▶ [JOBS]:
**a)** Answer these questions from the SQL query thread:
(i) How many records does the lookup table hold?
(ii) How long does the original query take, and on how many records?
(iii) What does the July 16, 2013 at 10:00 am post suggest trying?
**b)** Reproduce the part of the SQL query thread starting at "July 16, 2013 at 10:00" and ending at "loop-based aproch too.", without changing anything.

▶ [PROVIDED TEXT]:
------

July 15, 2013 at 8:17 pm
I've spent a fair bit of time searching, but can't seem to find a succinct answer...is there a more efficient/faster way of performing the following query? I simply have a lookup table with 45k records and want to search a string field for the presence of any of these lookup values. Currently this query takes 45 min on 800k records. Would it help to index [Table1] on [Field1]? Would a subquery with patindex() be faster?
UPDATE [Table1]
SET [Field2] = 'Yes'
FROM [Table1] A
JOIN [Lookup] as B
ON (A.Field1 like '% ' + B.LookupValue + ' %')
Thanks!
July 15, 2013 at 9:30 pm
r_noob (7/15/2013)
I've spent a fair bit of time searching, but can't seem to find a succinct answer...is there a more efficient/faster way of performing the following query? I simply have a lookup table with 45k records and want to search a string field for the presence of any of these lookup values. Currently this query takes 45 min on 800k records. Would it help to index [Table1] on [Field1]? Would a subquery with patindex() be faster?UPDATE [Table1]
SET [Field2] = 'Yes'
FROM [Table1] A
JOIN [Lookup] as B
ON (A.Field1 like '% ' + B.LookupValue + ' %')
Thanks!
I think this is going to be a stunningly bad performer regardless. But an index might help. What might be even faster, believe it or not, is to do an EXISTS query instead of a JOIN. Hell, even a cursor approach could be faster than the join, which could hit millions of times on a 45000X800000 join of that type.
Best,
Kevin G. Boles
SQL Server Consultant
SQL MVP 2007-2012
TheSQLGuru on googles mail service
July 15, 2013 at 10:22 pm
I agree with Kevin. A looped search would probably be faster than a Join because you could then add a WHERE Field2 <> 'Yes" to the code which would speed things up quite a bit especially if there were some intelligent indexing around that column (at least on a temporary basis).
--Jeff Moden
Change is inevitable... Change for the better is not.
July 16, 2013 at 10:00 am
You may want to try full text search here. Together with using WHERE EXISTS instead of JOIN, should be considerably faster than JOIN with non sargable LIKE. For some reason I think it will win over loop-based aproch too.
July 16, 2013 at 10:48 am
I am not sure full text indexing will help with the '%' + column + '%' join ...
Best,
Kevin G. Boles
SQL Server Consultant
SQL MVP 2007-2012
TheSQLGuru on googles mail service
July 16, 2013 at 12:12 pm
r_noob (7/15/2013)

------

▶ [RAW DATA]:
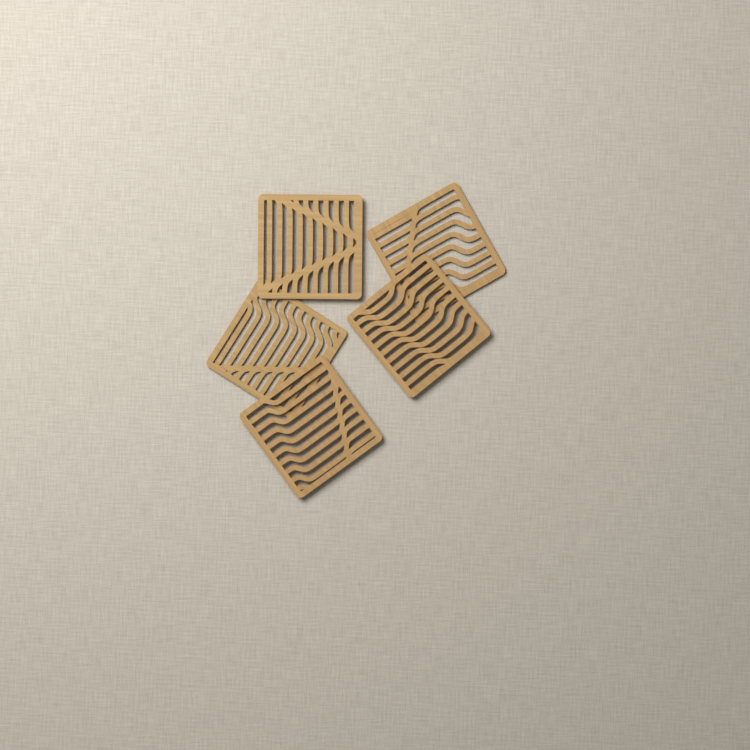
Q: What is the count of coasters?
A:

------

▶ [FINAL ANSWERS]:
**a)**
(i) 45k records.
(ii) 45 minutes on 800k records.
(iii) Full text search, together with WHERE EXISTS instead of JOIN.

**b)**
July 16, 2013 at 10:00 am
You may want to try full text search here. Together with using WHERE EXISTS instead of JOIN, should be considerably faster than JOIN with non sargable LIKE. For some reason I think it will win over loop-based aproch too.